Jacoby, Carl Johann Hermann - Der erste Brief des Apostels Johannes in Predigten ausgelegt - VII. Die Heiligung der Lebensstufen.
1. Joh. 2,12-17.
3. Die Heiligung des Alters.
Der Apostel Johannes, der ein Wort für Kindheit und Jugend hat, spricht auch ein Wort der Mahnung zu den Vätern, zu den gereiften Männern, zum müden Alter. „Ihr kennt den, der von Anfang ist“, ruft er ihnen zu. Ihr habt, will er sagen, Jesum Christum erkannt und in ihm das Wort, das im Anfang war, ihr habt in ihm den gefunden, von dem wir bezeugten: „Im Anfang war das Wort, und das Wort war bei Gott, und Gott war das Wort“ (Joh. 1, 1).

--*--

> WORUM ES GEHT: Kannst du aus der Predigt den Abschnitt von „1. Joh. 2,12-17.“ bis „(Joh. 1, 1).“ wortgetreu wiedergeben?

--*--

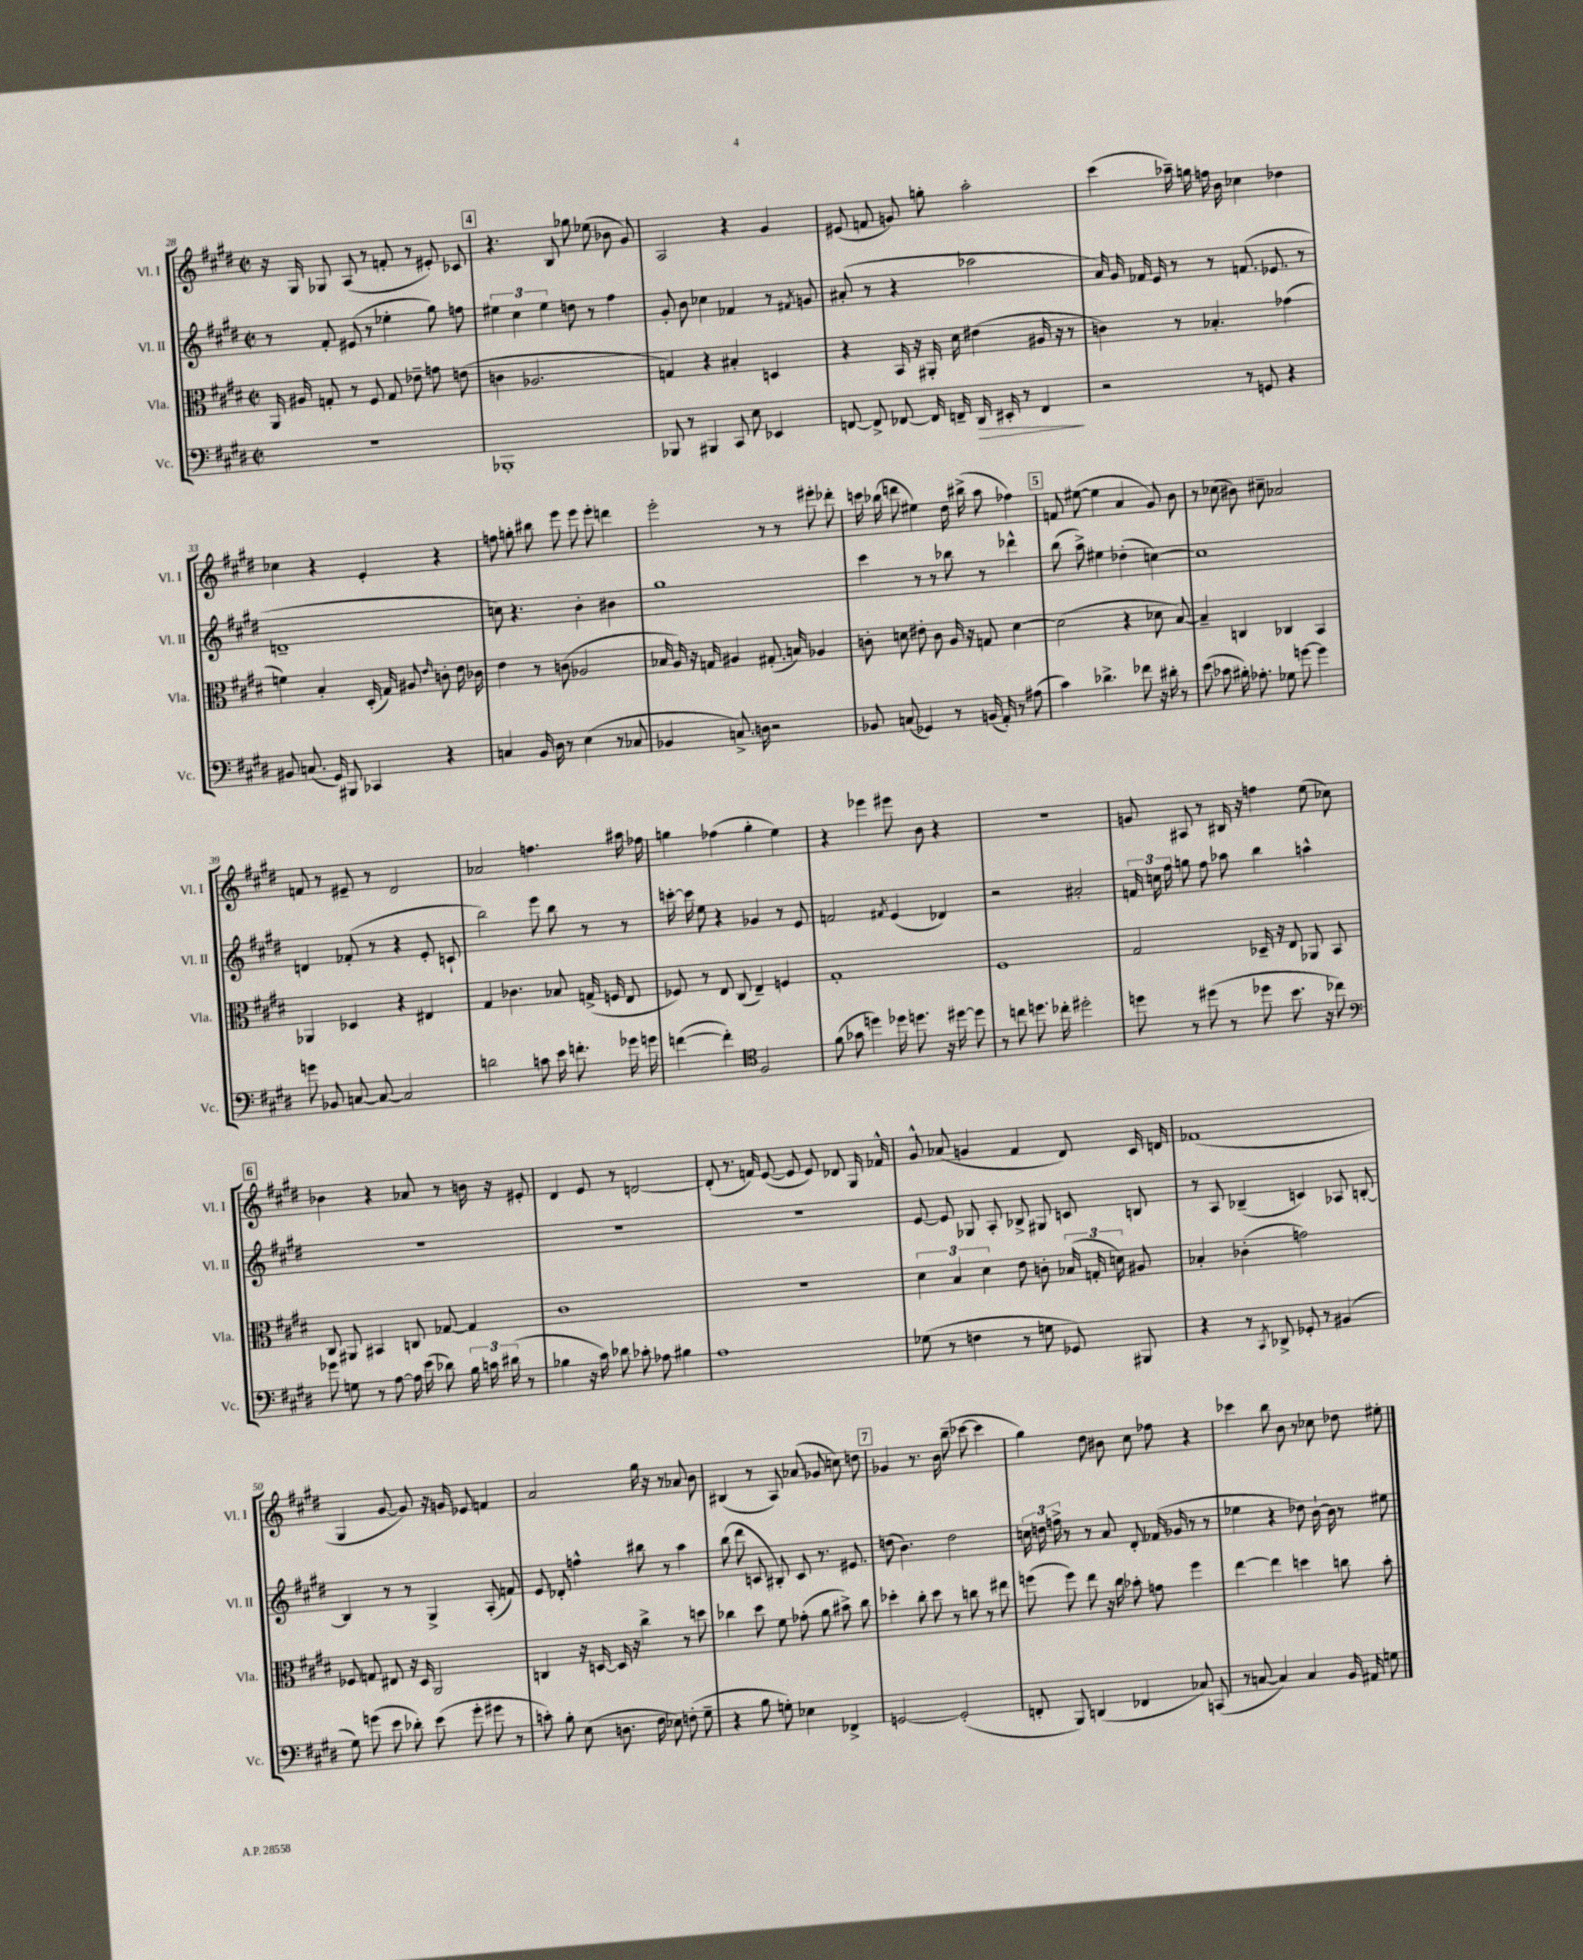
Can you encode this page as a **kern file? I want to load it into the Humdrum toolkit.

**kern	**kern	**kern	**kern
*staff4	*staff3	*staff2	*staff1
*clefF4	*clefC3	*clefG2	*clefG2
*k[f#c#g#d#]	*k[f#c#g#d#]	*k[f#c#g#d#]	*k[f#c#g#d#]
*M2/2	*M2/2	*M2/2	*M2/2
*met(c|)	*met(c|)	*met(c|)	*met(c|)
1r	16AA	8r	16r
.	16A#	.	16G#
.	8G'	8f#'	8G-
.	8r	(8e#	(8A
.	8F#	8r	8r
.	8G	4ee-'	8f'
.	8e-~	.	8r
.	8g	8gg#)	8e#')
.	(8e	8ff	8c-
=	=	=	=
1BBB-'	4c	6ee#	4.r
.	.	6cc#	.
.	2.A-	.	.
.	.	6ee#	.
.	.	.	8B
.	.	8dd	8gg-
.	.	8r	(8ee-
.	.	4ff#	8b-
.	.	.	8g#)
=	=	=	=
8BBB-	4G)	8g#'	2A
8r	.	8b	.
4BBB#	4r	4cc-	.
8CC#	4B#'	4f-	4r
8E	.	.	.
4EE-	4D	8r	4g#
.	.	8qf#	.
.	.	8g	.
=	=	=	=
[8FF	4r	(8a#'	(8e#
8FF^]	.	8r	8f
[8FF-	16BB	4r	8g)
.	16r	.	.
16FF-]	16AA#'	.	8gg'
16FF~	16d#	.	.
16DD#	(4e#	2aa-	2aa'
16EE#'	.	.	.
8r	.	.	.
4FF	16A#	.	.
.	16r	.	.
.	8r	.	.
=	=	=	=
2r	4c)	16a)	(4ccc#
.	.	16g#	.
.	.	16f-	.
.	.	16e	.
.	8r	8r	16aa-~)
.	.	.	16gg
.	4.B-'	8r	16ff
.	.	.	16b
8r	.	(8.f	4cc-
8GG	.	.	.
.	.	8.e-	.
4r	(4g-	.	4dd-
.	.	8r	.
=	=	=	=
8BB#	4f)	1d~	4cc-
(8.C	.	.	.
.	4B'	.	4r
16GG#)	.	.	.
8BBB#	.	.	.
4CC-	(16D#'	.	4e'
.	16G#)	.	.
.	8A#	.	.
.	16qqe	.	.
4r	8c'	.	4r
.	16e	.	.
.	16c-	.	.
=	=	=	=
4C	4e	8cc)	8ff
.	.	4.r	8gg'
16BB	8r	.	8bb#
16D#	.	.	.
8r	(8c	.	8eee
(4E	2A-	4b'	8eee
.	.	.	8eee'
8r	.	4b#	4ddd
8C-	.	.	.
=	=	=	=
4BB-	16B-	1gg#	2eee'
.	16A)	.	.
.	16r	.	.
.	16G	.	.
8.C^)	4A#	.	.
16D	.	.	.
2r	(8.G#'	.	8r
.	.	.	8r
.	16B)	.	.
.	4A-	.	8eee#'
.	.	.	8ddd-'
=	=	=	=
8BB-	8c'	4ccc#	16ccc
.	.	.	(16bb-
(8C	8d	.	8ddd
4GG-)	8e#'	8r	4ee#)
.	8c	8r	.
8r	16A	8bb-	16dd#
.	16r	.	(16bb#^
(16BB	8G	8r	8aa
16AA')	.	.	.
8r	[4d	4ddd-^^	4ff-)
(8A#	.	.	.
=	=	=	=
4c#)	(2d]	(8bb	8f
.	.	8aa^)	([8ee#
4.d-^	.	4ee#	4ee#]
.	4r	(4dd-'	4a
8f-	.	.	.
16r	8d-	[4cc)	8g#)
16d#'	.	.	.
8r	[8B)	.	8b
=	=	=	=
(8e	4B~]	1cc]	8r
8c-	.	.	(8cc-
16B#')	4C	.	8b#)
8.A-'	.	.	.
.	.	.	8cc#~
8G-	4C-	.	2a-
[8g	.	.	.
4g]	4BB	.	.
=	=	=	=
8g	4AA-	4d	8f
8BB-	.	.	8r
[8C	4D-	(8f-'	8e#~
8C_	.	8r	8r
2C]	4r	4r	2d#
.	4E#	8e'	.
.	.	8c`	.
=	=	=	=
2d	4G#	2bb)	2a-
.	4.c-	.	.
8c	.	8eee	4.ff
16e	8B-	8bb	.
8.f'	.	.	.
.	(16G^	8r	.
.	16F	.	.
16g-	8E	8r	16aa#
16g	.	.	16ff-
=	=	=	=
([4f	8F-)	[16ccc'	4gg
.	.	16ccc]	.
.	8r	8ee	.
4f'])	8E	4r	(4ff-
.	(8C#	.	.
*clefC4	*	*	*
2F#	4E~)	4g-	4gg'
.	4F	8r	4ee)
.	.	8e	.
=	=	=	=
(8f#	1G#'	2f	4r
8g-	.	.	.
4dd)	.	.	4eee-
.	.	8qf#	.
16dd-	.	(4e	8eee#
8.dd	.	.	.
.	.	.	8b
16r	.	4d-)	4r
[16dd#	.	.	.
8dd#]	.	.	.
=	=	=	=
8r	1F#	2r	1r
8cc	.	.	.
8.dd	.	.	.
16cc-'	.	.	.
2dd#'	.	2a#'	.
=	=	=	=
8dd	2G#	24f	8g
.	.	24cc	.
.	.	24ff#	.
8r	.	8gg	8A#
(8dd#	.	8ff#	8r
8r	.	8aa-	16B#
.	.	.	16r
8dd-	16D-~	4bb	4ff
.	16r	.	.
8.b	8E	.	.
.	8AA-	4aa^^	(8ee
16r	.	.	.
8cc-)	8BB	.	8cc-)
=	=	=	=
*clefF4	*	*	*
8g-	8C#	1r	4b-
8G	8AA#	.	.
8r	4BB#	.	4r
[8A	.	.	.
16A]	8C	.	8a-
(16e	.	.	.
8d-)	[8G-	.	8r
24B	4G-]	.	16b
24c	.	.	.
.	.	.	16r
(24d#	.	.	.
8r	.	.	8e#'
=	=	=	=
4B-	1c#	1r	4d#
16r	.	.	8e
16c#)	.	.	.
8d-	.	.	8r
8c-'	.	.	[2d
8A-	.	.	.
4B#	.	.	.
=	=	=	=
1A	1r	1r	(8d']
.	.	.	8.r
.	.	.	16f)
.	.	.	([8e
.	.	.	8e]
.	.	.	8e)
.	.	.	8d-
.	.	.	16G#
.	.	.	16f-^^
=	=	=	=
(8G-	6d#	[8e	8g#^^
8r	.	8e]	(8a-
.	6B	.	.
4F	.	8G-	4g
.	6d#	.	.
.	.	8A'	.
8r	8e	8B-^	4f#
8G	8c'	8G#	.
8GG-)	(24B-	8c	8d#)
.	24G'	.	.
.	24d)	.	.
8BBB#	8A#	8B	16c#
.	.	.	16d
=	=	=	=
4r	4B-'	8r	(1f-
.	.	8A	.
8r	(4c-'	(4B-~	.
8qCC#	.	.	.
8DD-^	.	.	.
8GG-'	2g)	4c)	.
8r	.	.	.
(4BB#	.	8A-	.
.	.	[8B'	.
=	=	=	=
8G#)	8F-	4B]	4G#
(8g	8G	.	.
8e	8E#	8r	[8g#
8d-')	16r	8r	8g#])
.	16D#	.	.
(8e	2AA	4G#^	16r
.	.	.	16g
8g'	.	.	8e-
8g#	.	(8A'	4f
8r	.	8f)	.
=	=	=	=
8c')	4C	8e	2a
8B'	.	8d-'	.
(8E	16r	4ff^^	.
.	[16D	.	.
8.D	16D]	.	.
.	16r	.	.
.	4cc#^	8bb#	16gg#
16F#	.	.	16r
8E-)	.	8r	8r
(8F'	8r	4aa	8a-
8G#~	8dd	.	8b
=	=	=	=
4r	4cc-	(8bb	(4B#
.	.	8ddd#	.
8B	8dd#	8c	8r
8G')	8f#	8B#')	8A)
4E-	(8g-'	8c	(8a-
.	8a	8.r	8g-
4FF-^	8b#^)	.	8cc)
.	.	8.e#	.
.	8cc-	.	8dd
=	=	=	=
[2GG	4dd-'	(8dd	4g-
.	.	4.b)	.
.	8cc#'	.	8.r
.	8dd-	.	.
.	.	.	16b
(2GG']	8r	2dd	(8bb~
.	8cc	.	[8ccc-
.	8r	.	4ccc-]
.	8ee#	.	.
=	=	=	=
8FF'	(8ff	24cc	4gg#)
.	.	24dd	.
.	.	24ff^	.
8BBB)	8ff)	8r	.
(4DD	8ee	8r	8dd#
.	16r	8a	8b#
.	16cc#	.	.
4FF-	8b-'	8d#'	8cc#
.	8g	(16f-	8ff-
.	.	16g-	.
8C-)	4ff	8r	4r
(8CC	.	8r	.
=	=	=	=
8r	[4ee	4ee-	4ccc-
[8C	.	.	.
4C])	4ee]	4r	8bb
.	.	.	8b
4C	4dd	8dd-)	8r
.	.	[16b`	8cc-
.	.	16b]	.
16BB	8cc	8r	8dd-
16AA#	.	.	.
8G	8b'	8ee#	8ee#'
==	==	==	==
*-	*-	*-	*-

--*--

> MUSTERLÖSUNG:
1. Joh. 2,12-17.
3. Die Heiligung des Alters.
Der Apostel Johannes, der ein Wort für Kindheit und Jugend hat, spricht auch ein Wort der Mahnung zu den Vätern, zu den gereiften Männern, zum müden Alter. „Ihr kennt den, der von Anfang ist“, ruft er ihnen zu. Ihr habt, will er sagen, Jesum Christum erkannt und in ihm das Wort, das im Anfang war, ihr habt in ihm den gefunden, von dem wir bezeugten: „Im Anfang war das Wort, und das Wort war bei Gott, und Gott war das Wort“ (Joh. 1, 1).